• INSTRUÇÕES DA TAREFA:
Responda às perguntas abaixo com base na notícia sobre a estratégia angolana contra a corrupção.
1. Quem apresentou em conferência de imprensa as linhas gerais da estratégia?
2. Até que data a estratégia vai estar em consulta pública?
3. Das 60 ações previstas, quantas são direcionadas para o setor privado?

• DOCUMENTO:
Estratégia angolana de combate à corrupção propõe menos consultores e ajustes diretos

Aumento salariais, alteração do regime de declaração de bens, limitação dos contratos por ajuste direto e do recurso a consultores são algumas das propostas incluídas na Estratégia Nacional de Prevenção e Repressão da Corrupção em Angola hoje apresentada.

“Não vamos poder erradicar a corrupção, mas é nossa intenção mitigá-la, reduzi-la ao máximo”, disse a procuradora-geral adjunta Inocência Pinto, que hoje apresentou em conferência de imprensa as linhas gerais do documento, que vai estar em consulta pública até 18 de maio (disponível em https://www.consultapublica.gov.ao).

Segundo a também titular da direção nacional de combate à corrupção e coordenadora do subgrupo técnico encarregue de elaborar esta proposta, a estratégia (Enaprec) congrega “todos os atores a nível do executivo, do setor privado e sociedade civil para levar a bom porto o desiderato de reprimir este mal que todos nós sentimos, todos os dias, por onde andamos”.

O documento tem sete capítulos, incluindo um dedicado à prevenção, outro à deteção e outro à repressão, os três eixos definidos para garantir a eficácia da mitigação da corrupção, com 60 ações no total, sendo 45 direcionadas para o setor público, oito para o setor privado e sete para a sociedade civil.

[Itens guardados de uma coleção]
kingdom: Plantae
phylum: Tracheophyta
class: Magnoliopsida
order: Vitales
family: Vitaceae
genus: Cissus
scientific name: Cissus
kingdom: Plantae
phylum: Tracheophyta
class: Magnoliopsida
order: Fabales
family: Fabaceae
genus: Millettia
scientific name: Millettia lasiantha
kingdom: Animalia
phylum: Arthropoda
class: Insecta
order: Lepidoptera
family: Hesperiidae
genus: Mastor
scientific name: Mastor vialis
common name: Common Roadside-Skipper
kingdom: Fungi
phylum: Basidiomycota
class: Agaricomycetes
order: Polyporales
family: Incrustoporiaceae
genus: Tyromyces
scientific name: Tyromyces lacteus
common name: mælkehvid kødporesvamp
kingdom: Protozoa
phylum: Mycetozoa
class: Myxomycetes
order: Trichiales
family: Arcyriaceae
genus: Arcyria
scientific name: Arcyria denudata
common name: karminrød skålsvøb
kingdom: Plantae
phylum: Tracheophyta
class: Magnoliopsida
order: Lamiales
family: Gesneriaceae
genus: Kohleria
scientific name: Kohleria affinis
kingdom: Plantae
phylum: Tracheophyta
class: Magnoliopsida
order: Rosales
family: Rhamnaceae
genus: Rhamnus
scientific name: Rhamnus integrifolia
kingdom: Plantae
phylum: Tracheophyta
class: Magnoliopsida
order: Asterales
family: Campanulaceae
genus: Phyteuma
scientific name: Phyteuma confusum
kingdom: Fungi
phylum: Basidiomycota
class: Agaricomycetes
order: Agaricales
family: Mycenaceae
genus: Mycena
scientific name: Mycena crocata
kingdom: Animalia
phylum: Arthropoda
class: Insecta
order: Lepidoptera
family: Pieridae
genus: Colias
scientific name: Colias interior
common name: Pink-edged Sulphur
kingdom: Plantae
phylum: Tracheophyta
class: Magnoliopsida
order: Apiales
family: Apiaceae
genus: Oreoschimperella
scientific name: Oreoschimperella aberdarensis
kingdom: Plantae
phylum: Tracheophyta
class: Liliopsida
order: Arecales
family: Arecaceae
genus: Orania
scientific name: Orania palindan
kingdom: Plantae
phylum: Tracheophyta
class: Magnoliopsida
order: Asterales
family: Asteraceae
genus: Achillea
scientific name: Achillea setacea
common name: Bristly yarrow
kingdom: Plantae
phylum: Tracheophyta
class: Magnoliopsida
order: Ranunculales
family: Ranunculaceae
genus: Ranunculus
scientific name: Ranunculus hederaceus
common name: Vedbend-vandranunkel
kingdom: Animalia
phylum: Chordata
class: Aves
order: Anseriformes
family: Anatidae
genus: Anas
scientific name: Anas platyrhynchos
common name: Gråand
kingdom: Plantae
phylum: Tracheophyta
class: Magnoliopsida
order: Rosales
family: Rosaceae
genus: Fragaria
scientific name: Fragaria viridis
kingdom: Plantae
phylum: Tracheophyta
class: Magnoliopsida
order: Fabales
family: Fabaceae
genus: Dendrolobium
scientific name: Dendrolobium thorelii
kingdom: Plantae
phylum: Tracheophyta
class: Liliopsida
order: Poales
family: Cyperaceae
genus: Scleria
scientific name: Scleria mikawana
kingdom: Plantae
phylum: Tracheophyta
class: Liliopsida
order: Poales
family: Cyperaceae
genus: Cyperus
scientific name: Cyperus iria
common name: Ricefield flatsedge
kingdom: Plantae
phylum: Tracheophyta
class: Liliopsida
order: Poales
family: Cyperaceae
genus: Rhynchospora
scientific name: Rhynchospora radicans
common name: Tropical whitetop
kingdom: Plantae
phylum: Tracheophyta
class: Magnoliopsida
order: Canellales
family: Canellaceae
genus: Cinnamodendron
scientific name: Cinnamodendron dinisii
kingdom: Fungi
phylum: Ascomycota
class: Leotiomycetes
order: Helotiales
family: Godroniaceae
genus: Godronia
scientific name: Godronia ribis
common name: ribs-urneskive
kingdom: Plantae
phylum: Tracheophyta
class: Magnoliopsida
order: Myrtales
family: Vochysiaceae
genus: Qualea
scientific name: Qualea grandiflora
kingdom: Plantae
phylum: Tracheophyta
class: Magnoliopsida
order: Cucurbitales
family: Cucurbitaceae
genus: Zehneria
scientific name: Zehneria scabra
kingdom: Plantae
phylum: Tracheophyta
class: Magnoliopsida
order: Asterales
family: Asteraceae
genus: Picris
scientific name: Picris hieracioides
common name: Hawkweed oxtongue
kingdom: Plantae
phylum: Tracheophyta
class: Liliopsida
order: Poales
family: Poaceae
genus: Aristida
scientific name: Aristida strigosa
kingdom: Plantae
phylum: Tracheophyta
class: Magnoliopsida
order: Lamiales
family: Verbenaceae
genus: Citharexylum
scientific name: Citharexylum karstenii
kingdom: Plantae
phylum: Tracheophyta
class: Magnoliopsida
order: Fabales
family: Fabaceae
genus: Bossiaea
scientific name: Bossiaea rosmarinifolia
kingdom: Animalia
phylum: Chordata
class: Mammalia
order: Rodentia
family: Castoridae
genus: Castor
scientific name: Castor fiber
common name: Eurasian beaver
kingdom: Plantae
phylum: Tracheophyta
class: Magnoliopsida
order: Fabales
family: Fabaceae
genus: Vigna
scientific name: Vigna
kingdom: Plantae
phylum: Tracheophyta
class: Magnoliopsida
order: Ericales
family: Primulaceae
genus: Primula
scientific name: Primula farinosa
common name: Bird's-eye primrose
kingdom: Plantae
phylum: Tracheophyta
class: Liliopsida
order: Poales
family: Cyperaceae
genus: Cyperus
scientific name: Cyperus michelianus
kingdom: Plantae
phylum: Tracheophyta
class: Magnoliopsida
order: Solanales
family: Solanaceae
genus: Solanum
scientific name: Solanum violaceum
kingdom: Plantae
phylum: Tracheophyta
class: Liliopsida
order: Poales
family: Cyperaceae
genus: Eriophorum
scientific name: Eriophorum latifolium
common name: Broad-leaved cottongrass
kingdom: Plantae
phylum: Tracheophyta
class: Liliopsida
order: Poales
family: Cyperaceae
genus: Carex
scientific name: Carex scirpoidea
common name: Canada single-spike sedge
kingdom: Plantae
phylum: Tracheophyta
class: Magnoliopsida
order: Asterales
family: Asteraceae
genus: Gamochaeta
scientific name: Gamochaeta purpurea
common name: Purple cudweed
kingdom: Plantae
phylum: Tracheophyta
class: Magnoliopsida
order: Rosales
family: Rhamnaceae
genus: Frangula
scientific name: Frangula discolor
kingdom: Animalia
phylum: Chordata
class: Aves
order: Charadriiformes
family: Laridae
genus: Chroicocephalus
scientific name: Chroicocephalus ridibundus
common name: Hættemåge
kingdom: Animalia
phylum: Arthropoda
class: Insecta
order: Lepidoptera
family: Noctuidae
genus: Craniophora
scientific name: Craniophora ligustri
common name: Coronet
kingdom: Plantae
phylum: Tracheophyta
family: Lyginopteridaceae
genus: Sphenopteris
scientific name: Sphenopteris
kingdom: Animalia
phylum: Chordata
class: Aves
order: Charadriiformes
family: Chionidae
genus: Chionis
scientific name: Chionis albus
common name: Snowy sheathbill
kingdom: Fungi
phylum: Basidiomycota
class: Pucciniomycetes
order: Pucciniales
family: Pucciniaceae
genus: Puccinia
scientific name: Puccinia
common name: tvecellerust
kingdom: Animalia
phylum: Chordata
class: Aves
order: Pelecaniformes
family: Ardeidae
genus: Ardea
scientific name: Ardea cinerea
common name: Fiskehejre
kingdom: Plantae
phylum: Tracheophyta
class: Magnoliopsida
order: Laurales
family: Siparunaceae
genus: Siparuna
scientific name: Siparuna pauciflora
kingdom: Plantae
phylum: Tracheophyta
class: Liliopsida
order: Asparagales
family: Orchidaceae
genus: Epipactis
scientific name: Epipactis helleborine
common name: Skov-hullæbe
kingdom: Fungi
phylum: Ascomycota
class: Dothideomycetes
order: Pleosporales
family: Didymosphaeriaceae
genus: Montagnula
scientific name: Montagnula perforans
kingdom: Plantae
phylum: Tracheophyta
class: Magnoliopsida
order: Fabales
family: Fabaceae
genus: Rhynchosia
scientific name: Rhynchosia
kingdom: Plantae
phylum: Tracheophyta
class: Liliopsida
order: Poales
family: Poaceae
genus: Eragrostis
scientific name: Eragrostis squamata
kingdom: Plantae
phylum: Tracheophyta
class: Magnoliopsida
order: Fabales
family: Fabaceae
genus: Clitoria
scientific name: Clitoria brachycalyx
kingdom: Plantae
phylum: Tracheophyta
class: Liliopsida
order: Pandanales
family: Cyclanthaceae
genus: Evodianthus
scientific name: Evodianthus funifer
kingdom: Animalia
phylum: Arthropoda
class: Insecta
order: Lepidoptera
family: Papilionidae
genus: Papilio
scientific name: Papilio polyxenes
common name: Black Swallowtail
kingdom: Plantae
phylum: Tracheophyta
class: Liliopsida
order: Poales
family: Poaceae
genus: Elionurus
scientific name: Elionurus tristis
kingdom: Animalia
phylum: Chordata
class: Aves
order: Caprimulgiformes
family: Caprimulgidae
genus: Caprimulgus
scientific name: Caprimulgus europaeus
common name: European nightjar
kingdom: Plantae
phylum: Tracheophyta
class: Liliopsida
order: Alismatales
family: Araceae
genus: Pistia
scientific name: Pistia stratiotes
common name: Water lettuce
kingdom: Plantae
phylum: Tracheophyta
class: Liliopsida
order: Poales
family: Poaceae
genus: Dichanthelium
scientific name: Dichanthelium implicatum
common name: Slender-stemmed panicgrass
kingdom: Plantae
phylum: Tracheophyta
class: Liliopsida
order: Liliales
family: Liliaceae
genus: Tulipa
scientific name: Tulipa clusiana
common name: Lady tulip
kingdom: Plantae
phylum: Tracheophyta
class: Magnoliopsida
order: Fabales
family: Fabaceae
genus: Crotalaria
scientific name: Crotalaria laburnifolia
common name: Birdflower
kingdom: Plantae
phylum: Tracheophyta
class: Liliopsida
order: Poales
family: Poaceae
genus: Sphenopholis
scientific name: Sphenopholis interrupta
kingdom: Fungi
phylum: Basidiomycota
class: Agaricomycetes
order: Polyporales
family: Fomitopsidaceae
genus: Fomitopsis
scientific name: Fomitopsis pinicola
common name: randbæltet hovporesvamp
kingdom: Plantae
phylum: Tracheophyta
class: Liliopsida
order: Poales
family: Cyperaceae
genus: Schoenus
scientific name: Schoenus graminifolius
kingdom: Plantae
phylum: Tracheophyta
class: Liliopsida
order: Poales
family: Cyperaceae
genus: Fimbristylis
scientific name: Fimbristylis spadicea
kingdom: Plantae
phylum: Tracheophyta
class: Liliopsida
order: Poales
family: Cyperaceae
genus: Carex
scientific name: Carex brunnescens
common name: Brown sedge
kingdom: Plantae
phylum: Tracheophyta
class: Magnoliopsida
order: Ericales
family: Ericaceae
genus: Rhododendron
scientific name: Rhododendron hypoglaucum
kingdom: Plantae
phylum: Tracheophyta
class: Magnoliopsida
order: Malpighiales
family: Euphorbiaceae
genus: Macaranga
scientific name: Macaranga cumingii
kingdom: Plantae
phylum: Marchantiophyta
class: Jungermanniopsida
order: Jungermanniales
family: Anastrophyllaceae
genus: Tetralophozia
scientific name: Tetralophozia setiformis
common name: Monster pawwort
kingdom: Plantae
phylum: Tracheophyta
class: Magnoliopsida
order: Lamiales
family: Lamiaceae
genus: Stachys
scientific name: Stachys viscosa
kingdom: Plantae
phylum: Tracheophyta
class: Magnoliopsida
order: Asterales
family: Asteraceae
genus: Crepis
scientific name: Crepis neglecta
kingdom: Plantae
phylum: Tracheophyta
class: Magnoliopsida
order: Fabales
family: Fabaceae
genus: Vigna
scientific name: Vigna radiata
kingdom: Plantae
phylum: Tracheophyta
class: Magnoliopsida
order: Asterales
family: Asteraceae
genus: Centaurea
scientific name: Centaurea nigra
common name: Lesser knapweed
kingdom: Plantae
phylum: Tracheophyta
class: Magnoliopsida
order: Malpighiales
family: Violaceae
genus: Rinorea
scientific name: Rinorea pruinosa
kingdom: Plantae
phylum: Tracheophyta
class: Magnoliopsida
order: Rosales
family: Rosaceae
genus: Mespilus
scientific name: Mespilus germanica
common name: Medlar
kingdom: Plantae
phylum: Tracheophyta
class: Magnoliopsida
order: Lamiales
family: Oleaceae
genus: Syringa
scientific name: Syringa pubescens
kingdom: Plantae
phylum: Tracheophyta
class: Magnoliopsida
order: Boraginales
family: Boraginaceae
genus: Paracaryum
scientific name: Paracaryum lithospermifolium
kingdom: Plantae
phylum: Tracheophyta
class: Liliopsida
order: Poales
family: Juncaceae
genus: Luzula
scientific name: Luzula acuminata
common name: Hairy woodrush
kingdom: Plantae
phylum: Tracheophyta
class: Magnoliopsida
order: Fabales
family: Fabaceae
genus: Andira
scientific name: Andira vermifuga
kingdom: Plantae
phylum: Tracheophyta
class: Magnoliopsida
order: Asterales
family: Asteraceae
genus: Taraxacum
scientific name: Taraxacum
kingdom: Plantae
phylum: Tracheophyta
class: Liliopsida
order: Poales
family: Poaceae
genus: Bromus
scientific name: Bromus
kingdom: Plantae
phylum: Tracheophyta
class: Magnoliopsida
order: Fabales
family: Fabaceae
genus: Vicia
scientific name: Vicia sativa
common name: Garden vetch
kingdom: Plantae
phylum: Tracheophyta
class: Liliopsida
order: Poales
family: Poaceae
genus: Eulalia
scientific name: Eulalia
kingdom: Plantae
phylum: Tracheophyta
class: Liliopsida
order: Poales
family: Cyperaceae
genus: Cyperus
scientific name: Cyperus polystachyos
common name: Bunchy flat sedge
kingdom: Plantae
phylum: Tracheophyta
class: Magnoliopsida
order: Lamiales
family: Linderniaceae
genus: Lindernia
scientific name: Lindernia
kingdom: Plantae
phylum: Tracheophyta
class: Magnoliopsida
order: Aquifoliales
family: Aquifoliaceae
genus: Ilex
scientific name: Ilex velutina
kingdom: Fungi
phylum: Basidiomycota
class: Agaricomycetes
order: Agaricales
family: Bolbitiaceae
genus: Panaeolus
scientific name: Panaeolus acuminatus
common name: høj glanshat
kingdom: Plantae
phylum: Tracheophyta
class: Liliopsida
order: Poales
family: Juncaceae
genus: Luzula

• RESPOSTA DA TAREFA:
1. A procuradora-geral adjunta Inocência Pinto.
2. Até 18 de maio.
3. Oito ações.